Prosecutors say Keyes, 58, of Germantown, was one of seven women who were victims of robberies, thefts, or attempted thefts and robberies by Martin earlier this year. Martin pleaded guilty to theft, assault and robbery in those cases in July.
On Thursday, Montgomery County Circuit Court Judge Paul H. Weinstein sentenced Martin to 14 years in prison, suspending an additional 31 years, as well as ordering him to serve five years of probation after his release from jail and undergo drug treatment.
Police tied Martin, 29, to many of the crimes, in part because he was a homeless sex offender and had to wear an ankle bracelet so he could be monitored. Along with other evidence brought against him, the ankle bracelet placed him in the vicinity of where the crimes occurred, Montgomery County Assistant State’s Attorney Steve Chaikin said.
Shortly before sentencing Martin, Weinstein told the victims, “He probably never had a shot from the day he was born.”
“I get frustrated seeing people like Mr. Martin,” he said. “I have to send him to jail.”
In some cases, Martin took women’s purses without actually assaulting them, but in two of the cases, the crimes involved force. In Keyes’ case, it was a brutal attack that left her sitting in a pile of her mail, spattered with her blood, thinking Martin was going to kill her.
“Oh my God, I could die,” Keyes remembered thinking, she said, in an interview.
The attack left her with a long cut inside her mouth which had to be stitched up, and nerve damage, she said.
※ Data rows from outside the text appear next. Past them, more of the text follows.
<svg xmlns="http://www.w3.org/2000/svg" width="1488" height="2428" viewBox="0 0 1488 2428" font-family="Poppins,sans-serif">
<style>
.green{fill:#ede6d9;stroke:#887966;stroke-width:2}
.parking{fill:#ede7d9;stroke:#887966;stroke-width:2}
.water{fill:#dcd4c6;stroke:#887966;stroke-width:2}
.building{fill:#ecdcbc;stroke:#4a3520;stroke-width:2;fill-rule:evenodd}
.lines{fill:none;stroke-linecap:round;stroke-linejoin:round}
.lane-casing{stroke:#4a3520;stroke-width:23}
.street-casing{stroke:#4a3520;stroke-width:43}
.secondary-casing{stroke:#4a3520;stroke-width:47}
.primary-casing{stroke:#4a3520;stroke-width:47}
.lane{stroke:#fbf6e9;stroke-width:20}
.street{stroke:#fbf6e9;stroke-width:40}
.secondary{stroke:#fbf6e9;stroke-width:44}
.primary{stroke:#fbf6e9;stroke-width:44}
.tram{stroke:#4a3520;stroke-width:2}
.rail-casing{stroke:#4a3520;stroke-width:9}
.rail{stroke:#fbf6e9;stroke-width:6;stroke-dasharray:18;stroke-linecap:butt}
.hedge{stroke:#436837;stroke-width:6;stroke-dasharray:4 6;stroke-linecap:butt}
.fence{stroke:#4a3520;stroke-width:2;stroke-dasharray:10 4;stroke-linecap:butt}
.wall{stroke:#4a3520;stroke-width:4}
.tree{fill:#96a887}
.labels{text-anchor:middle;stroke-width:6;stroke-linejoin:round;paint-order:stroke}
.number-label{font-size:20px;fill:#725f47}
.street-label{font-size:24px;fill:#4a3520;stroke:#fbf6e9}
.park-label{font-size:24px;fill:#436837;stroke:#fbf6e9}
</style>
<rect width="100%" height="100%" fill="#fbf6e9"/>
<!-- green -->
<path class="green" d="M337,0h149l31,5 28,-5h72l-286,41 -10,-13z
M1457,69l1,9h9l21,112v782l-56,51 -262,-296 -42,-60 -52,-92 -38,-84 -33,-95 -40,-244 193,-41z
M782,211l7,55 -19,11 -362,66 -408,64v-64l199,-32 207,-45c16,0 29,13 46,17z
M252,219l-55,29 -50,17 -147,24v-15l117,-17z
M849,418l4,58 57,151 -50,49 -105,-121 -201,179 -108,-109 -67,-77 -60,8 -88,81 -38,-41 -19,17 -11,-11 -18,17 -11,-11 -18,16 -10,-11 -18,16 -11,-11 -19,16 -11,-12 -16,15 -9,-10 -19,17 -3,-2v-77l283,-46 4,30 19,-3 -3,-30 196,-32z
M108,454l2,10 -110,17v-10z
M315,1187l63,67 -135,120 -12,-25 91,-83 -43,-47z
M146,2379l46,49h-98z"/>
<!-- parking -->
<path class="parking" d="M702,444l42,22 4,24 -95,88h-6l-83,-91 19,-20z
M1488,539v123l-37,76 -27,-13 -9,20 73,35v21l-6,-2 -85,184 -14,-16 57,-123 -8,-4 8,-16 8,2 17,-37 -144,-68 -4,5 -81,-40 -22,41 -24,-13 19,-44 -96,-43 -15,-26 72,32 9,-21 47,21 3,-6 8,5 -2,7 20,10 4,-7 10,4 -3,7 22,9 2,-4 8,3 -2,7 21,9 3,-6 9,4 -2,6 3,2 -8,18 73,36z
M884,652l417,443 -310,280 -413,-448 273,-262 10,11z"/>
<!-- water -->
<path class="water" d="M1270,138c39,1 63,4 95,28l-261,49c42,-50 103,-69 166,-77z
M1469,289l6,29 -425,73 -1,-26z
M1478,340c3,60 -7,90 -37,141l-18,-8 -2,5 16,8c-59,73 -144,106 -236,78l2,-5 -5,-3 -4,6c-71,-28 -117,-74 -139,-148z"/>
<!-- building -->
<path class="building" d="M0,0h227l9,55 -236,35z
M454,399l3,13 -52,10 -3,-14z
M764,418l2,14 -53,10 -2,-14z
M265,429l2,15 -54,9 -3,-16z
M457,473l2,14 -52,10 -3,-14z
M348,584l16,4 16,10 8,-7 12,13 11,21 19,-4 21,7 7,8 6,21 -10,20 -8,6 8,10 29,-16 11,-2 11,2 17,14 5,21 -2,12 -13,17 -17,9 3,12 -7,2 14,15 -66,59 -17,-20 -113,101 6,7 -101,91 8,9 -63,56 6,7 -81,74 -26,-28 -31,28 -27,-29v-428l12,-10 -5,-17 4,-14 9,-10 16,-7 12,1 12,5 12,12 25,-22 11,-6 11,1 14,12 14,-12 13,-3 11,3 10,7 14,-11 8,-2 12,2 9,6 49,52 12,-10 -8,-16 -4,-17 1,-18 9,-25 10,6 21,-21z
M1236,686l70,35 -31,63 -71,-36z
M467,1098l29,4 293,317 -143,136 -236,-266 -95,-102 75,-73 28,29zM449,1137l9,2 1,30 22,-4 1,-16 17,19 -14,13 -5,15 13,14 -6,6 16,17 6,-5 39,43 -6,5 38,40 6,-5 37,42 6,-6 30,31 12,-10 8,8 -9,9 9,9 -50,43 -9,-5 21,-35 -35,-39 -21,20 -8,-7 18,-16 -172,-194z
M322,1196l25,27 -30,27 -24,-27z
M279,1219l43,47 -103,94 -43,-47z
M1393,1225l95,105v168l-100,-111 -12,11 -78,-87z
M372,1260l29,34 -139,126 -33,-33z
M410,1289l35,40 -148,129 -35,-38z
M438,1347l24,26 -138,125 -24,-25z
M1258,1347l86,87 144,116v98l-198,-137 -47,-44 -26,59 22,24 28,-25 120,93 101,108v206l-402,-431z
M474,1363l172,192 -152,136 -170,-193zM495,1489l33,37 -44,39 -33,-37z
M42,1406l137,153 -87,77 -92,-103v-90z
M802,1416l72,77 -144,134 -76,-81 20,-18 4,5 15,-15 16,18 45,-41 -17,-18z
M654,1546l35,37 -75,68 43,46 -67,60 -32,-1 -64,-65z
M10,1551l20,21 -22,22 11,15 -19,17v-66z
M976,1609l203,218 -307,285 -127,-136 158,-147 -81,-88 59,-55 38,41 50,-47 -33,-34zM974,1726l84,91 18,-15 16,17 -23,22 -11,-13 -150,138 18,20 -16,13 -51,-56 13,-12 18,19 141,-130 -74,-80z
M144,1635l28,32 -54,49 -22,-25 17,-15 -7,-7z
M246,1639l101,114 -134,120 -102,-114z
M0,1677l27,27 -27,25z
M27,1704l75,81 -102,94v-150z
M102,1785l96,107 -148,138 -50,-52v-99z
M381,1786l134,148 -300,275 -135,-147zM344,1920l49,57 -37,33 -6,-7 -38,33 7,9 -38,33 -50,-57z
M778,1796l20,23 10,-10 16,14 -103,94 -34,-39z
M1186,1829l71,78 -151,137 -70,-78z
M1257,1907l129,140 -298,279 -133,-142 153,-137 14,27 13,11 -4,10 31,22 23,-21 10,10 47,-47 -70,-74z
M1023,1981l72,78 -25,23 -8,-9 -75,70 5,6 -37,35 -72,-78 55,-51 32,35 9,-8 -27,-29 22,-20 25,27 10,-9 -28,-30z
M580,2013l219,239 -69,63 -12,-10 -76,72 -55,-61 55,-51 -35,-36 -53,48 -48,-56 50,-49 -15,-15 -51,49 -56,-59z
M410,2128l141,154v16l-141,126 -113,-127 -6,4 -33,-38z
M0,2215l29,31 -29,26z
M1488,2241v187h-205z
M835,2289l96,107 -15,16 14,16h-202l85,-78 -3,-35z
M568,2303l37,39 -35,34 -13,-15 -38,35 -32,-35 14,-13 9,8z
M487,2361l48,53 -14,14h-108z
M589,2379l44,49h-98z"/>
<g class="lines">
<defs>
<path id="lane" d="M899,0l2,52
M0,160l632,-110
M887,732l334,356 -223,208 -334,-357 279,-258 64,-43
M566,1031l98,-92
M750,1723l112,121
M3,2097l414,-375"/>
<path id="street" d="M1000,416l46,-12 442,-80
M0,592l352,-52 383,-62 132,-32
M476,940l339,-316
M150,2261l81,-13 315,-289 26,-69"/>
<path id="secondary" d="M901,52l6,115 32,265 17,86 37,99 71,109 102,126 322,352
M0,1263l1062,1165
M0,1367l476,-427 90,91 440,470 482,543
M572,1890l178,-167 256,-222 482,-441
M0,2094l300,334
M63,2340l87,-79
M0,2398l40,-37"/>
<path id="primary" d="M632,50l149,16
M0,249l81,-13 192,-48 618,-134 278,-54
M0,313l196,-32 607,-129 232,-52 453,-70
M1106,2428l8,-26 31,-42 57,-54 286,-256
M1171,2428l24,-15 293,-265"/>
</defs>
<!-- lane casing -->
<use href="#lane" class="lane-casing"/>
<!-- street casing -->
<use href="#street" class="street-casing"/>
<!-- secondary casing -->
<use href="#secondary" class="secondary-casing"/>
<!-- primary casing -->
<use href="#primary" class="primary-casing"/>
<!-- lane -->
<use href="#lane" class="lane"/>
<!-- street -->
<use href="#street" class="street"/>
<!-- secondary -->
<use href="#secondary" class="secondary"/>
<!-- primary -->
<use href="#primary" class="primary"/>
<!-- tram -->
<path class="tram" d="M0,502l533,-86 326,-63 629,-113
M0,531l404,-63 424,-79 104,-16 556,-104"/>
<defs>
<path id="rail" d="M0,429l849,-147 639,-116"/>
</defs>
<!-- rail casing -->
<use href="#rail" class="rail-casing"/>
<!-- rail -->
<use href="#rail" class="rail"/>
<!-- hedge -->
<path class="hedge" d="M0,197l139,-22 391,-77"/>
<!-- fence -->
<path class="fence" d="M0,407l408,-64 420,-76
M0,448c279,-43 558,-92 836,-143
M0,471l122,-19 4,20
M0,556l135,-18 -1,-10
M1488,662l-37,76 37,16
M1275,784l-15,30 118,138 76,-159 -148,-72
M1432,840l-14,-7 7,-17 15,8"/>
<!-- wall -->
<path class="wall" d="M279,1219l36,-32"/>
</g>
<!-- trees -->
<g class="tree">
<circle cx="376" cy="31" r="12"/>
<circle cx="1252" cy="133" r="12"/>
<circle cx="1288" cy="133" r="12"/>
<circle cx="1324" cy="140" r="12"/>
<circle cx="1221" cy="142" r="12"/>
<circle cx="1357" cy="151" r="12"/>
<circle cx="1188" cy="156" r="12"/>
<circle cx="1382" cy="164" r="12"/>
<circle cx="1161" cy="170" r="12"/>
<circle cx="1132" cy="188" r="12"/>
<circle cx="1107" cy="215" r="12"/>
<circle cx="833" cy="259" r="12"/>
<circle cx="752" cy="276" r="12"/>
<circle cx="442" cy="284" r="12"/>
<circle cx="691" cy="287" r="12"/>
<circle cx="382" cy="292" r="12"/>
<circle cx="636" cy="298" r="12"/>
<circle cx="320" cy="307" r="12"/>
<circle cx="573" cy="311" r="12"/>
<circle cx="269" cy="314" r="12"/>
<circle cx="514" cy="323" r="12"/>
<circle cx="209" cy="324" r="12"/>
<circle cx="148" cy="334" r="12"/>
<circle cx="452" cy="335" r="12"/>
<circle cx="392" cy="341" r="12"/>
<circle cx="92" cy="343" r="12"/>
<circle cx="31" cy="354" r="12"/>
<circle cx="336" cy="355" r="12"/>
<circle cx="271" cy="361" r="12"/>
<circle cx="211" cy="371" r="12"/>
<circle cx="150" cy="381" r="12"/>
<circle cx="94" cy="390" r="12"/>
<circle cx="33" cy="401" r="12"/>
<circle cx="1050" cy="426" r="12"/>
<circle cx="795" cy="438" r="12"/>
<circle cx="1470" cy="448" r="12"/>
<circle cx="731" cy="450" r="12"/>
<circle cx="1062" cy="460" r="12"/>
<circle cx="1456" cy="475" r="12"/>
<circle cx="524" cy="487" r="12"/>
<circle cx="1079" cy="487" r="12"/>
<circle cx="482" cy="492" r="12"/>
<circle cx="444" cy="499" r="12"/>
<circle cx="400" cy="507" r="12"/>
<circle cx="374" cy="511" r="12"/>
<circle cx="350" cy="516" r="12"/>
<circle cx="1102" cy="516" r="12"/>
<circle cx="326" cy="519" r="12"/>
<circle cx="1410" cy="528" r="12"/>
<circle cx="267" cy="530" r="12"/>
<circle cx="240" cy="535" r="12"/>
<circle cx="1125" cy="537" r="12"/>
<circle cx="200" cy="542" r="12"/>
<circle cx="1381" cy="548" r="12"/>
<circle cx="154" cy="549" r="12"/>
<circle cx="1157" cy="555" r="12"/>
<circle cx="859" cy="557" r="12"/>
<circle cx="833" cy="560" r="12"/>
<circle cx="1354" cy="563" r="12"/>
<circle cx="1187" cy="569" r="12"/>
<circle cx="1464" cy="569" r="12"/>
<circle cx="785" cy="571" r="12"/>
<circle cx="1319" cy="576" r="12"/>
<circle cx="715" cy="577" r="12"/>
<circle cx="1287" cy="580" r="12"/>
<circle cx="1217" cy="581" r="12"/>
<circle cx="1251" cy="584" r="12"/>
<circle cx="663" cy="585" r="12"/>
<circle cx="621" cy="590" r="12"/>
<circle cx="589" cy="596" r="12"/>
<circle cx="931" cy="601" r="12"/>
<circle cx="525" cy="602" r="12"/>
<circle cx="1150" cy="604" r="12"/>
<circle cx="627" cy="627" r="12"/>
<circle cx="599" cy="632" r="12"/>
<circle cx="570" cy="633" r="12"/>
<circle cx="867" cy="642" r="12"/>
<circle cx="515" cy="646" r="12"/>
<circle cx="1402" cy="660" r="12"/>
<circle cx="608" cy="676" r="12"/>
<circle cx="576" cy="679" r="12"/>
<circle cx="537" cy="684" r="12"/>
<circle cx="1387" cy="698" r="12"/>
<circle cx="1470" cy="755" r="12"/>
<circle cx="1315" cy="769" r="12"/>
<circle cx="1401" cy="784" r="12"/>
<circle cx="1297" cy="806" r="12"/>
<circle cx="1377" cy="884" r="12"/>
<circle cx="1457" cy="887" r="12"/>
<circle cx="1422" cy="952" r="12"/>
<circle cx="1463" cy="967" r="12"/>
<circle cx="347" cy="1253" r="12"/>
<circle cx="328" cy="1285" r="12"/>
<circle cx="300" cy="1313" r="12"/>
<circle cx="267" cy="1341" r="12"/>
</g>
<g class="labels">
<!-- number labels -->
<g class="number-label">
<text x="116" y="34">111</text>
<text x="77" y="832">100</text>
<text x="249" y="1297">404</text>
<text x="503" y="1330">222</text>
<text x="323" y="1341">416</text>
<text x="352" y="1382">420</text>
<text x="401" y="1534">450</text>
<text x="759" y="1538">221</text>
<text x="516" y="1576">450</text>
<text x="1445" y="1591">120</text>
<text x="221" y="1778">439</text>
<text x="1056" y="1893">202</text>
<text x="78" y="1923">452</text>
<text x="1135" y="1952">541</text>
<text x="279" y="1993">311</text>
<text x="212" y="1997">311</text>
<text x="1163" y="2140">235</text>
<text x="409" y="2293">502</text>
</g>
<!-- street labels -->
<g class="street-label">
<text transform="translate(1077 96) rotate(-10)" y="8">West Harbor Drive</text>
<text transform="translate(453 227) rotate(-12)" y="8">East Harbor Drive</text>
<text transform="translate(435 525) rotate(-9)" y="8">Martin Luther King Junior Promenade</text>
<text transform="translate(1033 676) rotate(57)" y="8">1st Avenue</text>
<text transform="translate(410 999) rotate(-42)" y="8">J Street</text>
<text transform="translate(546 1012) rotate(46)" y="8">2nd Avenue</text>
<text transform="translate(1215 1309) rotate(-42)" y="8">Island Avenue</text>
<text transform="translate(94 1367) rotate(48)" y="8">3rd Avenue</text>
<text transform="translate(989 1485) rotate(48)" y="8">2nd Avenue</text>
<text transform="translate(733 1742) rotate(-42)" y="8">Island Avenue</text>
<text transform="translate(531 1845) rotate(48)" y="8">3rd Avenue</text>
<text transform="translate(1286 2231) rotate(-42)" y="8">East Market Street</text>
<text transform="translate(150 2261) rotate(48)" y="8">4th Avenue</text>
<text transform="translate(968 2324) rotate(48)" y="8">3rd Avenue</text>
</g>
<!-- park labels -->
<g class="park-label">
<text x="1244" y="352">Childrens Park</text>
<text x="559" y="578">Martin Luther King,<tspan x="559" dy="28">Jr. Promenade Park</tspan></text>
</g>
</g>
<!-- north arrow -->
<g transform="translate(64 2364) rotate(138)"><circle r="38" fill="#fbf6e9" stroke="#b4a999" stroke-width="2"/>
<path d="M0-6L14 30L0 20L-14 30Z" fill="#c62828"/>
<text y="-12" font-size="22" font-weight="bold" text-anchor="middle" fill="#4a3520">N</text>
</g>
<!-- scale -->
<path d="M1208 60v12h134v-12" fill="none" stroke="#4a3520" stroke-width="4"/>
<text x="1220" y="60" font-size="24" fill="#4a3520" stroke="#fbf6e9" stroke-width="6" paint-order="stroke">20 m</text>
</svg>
She also had a cut above her eye that went to the bone, and a wrenched shoulder. Months after the attack, the pain still hasn’t disappeared, she said.
Those were just some of the physical injuries — now, she talks to herself to give herself courage in the dark, and locks the doors as soon as she gets in her car.
Adam Harris, Martin’s public defender, said that Martin’s crimes stemmed from a lifetime of drug addiction.
“The only thing on his mind was getting high,” Harris said. He had asked Weinstein to sentence Martin to 10 years in prison. “The world of drugs was the world he knew,” Harris said.
When he spoke, Martin apologized to three of the women he robbed or tried to rob who were at the sentencing. He said he first began smoking marijuana when he was 12, continuing until he was 18, when he also began using PCP and cocaine.
“I know I hurt people. I wouldn’t want anyone to do that to my family. I don’t know how much good it’s going to do, but I’m sorry,” said Martin, a slim, bearded man with a short afro.